Ivanka Trump tweeted on Thursday that she will take the coronavirus vaccine — if and/or when it’s ready for widespread use — live on The View after host Joy Behar suggested that she wouldn’t take such an inoculation unless the president’s daughter did so first, The Hill reported.
As previously reported by The Inquisitr, Donald Trump’s administration has been keen to get a vaccine for SARS-CoV-2 — the pathogen behind the COVID-19 pandemic — developed and deployed as soon as possible. However, the manufacturers have insisted that the process will be driven by science rather than political pressure. Similarly, health experts have warned that rushing an immunization into production — before all the data is in and has been analyzed — could result in something that is not safe and effective, or could undermine confidence in it.
On Wednesday’s episode of The View, host Joy Behar posited that she, too, already lacks confidence in any potential coronavirus vaccine.

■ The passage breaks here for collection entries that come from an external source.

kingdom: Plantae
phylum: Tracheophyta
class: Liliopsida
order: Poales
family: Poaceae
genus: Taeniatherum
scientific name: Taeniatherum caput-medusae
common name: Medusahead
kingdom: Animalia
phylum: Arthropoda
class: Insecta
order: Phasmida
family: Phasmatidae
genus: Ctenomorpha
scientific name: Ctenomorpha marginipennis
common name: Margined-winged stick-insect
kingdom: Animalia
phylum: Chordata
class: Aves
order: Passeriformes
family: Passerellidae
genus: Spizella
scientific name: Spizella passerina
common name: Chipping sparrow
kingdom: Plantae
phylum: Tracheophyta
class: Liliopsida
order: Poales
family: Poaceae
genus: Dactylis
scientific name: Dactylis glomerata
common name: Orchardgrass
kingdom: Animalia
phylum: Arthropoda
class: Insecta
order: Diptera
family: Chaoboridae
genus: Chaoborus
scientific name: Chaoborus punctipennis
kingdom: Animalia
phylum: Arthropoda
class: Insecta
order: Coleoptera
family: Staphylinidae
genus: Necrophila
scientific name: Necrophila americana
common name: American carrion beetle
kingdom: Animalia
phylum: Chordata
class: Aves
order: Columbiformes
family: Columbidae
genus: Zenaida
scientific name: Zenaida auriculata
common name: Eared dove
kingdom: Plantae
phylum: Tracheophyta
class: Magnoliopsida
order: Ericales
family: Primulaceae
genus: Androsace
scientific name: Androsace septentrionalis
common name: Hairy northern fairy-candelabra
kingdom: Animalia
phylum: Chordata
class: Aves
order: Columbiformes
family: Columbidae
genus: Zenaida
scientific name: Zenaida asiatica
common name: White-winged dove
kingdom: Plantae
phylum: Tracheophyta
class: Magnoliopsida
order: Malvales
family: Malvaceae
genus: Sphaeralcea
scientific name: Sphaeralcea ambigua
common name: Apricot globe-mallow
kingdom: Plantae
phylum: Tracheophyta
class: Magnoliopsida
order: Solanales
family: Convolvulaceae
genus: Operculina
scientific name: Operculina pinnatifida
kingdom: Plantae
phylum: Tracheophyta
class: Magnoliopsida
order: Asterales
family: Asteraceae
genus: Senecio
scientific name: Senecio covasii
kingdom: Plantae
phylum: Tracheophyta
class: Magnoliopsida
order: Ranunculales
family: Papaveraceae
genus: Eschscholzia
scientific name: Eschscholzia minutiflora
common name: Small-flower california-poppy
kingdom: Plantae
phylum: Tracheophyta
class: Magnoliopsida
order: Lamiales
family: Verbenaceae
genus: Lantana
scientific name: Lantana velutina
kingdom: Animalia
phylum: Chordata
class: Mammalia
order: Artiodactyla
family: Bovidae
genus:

“[President Trump] will push anything to get re-elected. Don’t fall for it,” Behar said, noting that the development of vaccines can take years, if not decades.
“The mumps vaccine took four years, the polio vaccine took 20 years, and the smallpox vaccine took a few centuries.”
She also stated that she would take the vaccine if someone else did so first.
“And by the way, I will take the vaccine after Ivanka takes it,” she added.
In a tweet Thursday morning, Ivanka responded in the affirmative, noting that she has confidence in the regulatory agency that oversees drug manufacturing. You can see her post here.
“I trust the FDA and so should all Americans. Vanquishing this virus should be our collective top priority,” she said.
Meanwhile, President Trump remains bullish on a coronavirus vaccine being ready sooner rather than later. As recently as Monday he suggested that Operation Warp Speed, the federal private-public partnership intended to get a coronavirus inoculation developed as quickly as possible, would provide a useful immunization by October. He had previously suggested a timeline of having one ready by the end of the year.
Both of those timetables could be a bit ambitious, however. National Institute of Allergy and Infectious Disease Director Anthony Fauci has previously stated that the October timeline is unlikely — although theoretically possible, as Reuters reported.
However, in what may be seen as a blow to those hoping for the process to be over quickly, AstraZeneca had to pause its clinical trials after a human test subject got sick. The manufacturer had been working on a vaccine that showed great promise in testing on animals.
AstraZeneca hopes to resume trials after an independent, third-party review board has had a chance to analyze the data and determine what happened to the sickened patient.